In China, the ultimate power lies in the hands of the government. This may seem like an obvious statement, but whilst money affords great power in China, it doesn’t provide absolute immunity as it seems to in, say, America eg the ‘affluenza’ case or Alice Walton getting away with a clear violation of the law
The latest Hurun Report has found that 64% of China’s wealthy have either left or are planning to emigrate, up from 60% last year – these statistics are drawn from answers given by 393 mainland Chinese millionaires. The United States ranks as the most desirable country to emigrate to, followed by Europe, Canada, Australia and Singapore. The UK is notably popular with parents of secondary school aged children.
But what is it that it driving the rich out of China? In a country where money can buy anything: sex, luxury and status, it doesn’t buy invulnerability from the government.
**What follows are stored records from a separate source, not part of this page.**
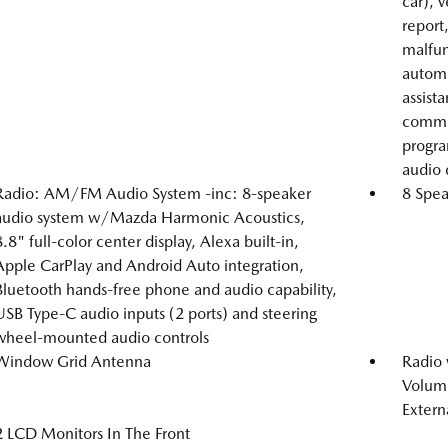
car), 
report
malfunc
automa
assist
comman
progra
audio 
Radio: AM/FM Audio System -inc: 8-speaker
8 Spea
audio system w/Mazda Harmonic Acoustics,
8.8" full-color center display, Alexa built-in,
Apple CarPlay and Android Auto integration,
Bluetooth hands-free phone and audio capability,
USB Type-C audio inputs (2 ports) and steering
wheel-mounted audio controls
Window Grid Antenna
Radio
Volume
Extern
2 LCD Monitors In The Front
The Chinese Communist Party has been cracking down heavily on corruption, whether or not this has been an excuse to sink political opponents is open for debate, but over 100,000 officials had been punished in the first 9 months of 2013. In amongst these crackdowns there have been a number of cases of missing businessmen, including some of the wealthiest and most prominent people in the country; the most extreme example being Deng Hong. Deng Hong, the billionaire who built the world’s largest building in Chengdu, south-west China, has simply vanished, and since February 2013 has reportedly been held by police on charges of corruption.
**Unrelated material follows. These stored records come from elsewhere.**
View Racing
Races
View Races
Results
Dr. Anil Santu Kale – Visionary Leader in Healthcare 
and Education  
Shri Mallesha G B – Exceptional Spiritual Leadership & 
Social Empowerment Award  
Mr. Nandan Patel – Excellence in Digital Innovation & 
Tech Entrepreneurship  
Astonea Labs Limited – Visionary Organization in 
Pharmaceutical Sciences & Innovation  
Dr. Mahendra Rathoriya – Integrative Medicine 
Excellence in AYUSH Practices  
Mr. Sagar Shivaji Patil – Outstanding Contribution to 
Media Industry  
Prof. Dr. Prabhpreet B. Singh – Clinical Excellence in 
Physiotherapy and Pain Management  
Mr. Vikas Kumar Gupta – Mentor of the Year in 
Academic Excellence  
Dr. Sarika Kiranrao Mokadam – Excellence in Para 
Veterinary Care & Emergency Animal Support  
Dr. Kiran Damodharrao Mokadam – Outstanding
The fact of the matter is that practically any major amounts of money made in China is done so in part through corruption, kickbacks and backroom deals. Graft is both non-structural, ie embezzlement or extortion, or much more subtly in its structural form which comes about from entrenched economic and political structures. Patronage networks also facilitate and protect corruption.
Corruption has been a part of Chinese economic culture for so long that leading China expert Minxin Pei predicts it to be a real threat to China’s future, domestically in forms of social unrest and socioeconomic inequality but also beyond its borders in terms of foreign investment, international law and environmental protection. It is as a response to the aforementioned social unrest that the government has been so heavy handed with corruption, most recently in 2013 in an anti-corruption campaign touted by the leader of China, Xi Jinping.
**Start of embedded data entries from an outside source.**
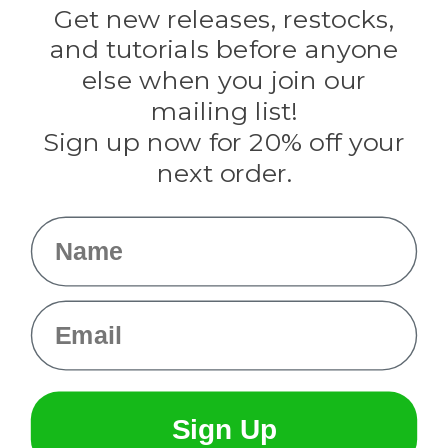
Darice
Get new releases, restocks,
Evandale
and tutorials before anyone
Knottology
Rothco
else when you join our
Tulip
mailing list!
Sign up now for 20% off your
Info
next order.
Fargo, ND
orders@paracordplanet.com
Name
About Us
Contact Us
Email
Sign Up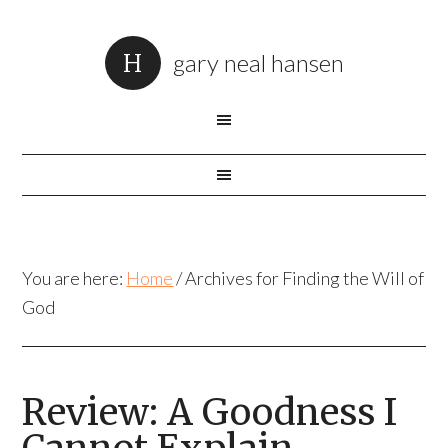
gary neal hansen
You are here:
Home
/
Archives for Finding the Will of
God
Review: A Goodness I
But this phenomenon isn’t anything new. As many as 18000 corrupt officials and employees of state owned enterprises had left China between the mid 90’s and 2008 and had taken over 123 billion USD with them.
In a country where there are an estimated million millionaires , and a government that is increasingly cracking down on corruption it seems like there can only be further brain drain and capital flight. On the flipside however, foreign-born Chinese are flocking to China, particularly Shanghai, for a piece of the fabled booming Chinese economy.